* [Directions for this task]
Leave every picture out, and retype all the remaining records exactly.
Start of Exercise materials
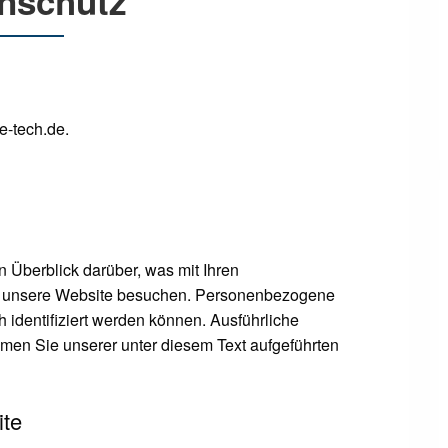
nschutz
e-tech.de.
 Überblick darüber, was mit Ihren
e unsere Website besuchen. Personenbezogene
h identifiziert werden können. Ausführliche
en Sie unserer unter diesem Text aufgeführten
ite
End of Exercise materials
* [Response to the exercise]
nschutz
e-tech.de.
 Überblick darüber, was mit Ihren
e unsere Website besuchen. Personenbezogene
h identifiziert werden können. Ausführliche
en Sie unserer unter diesem Text aufgeführten
ite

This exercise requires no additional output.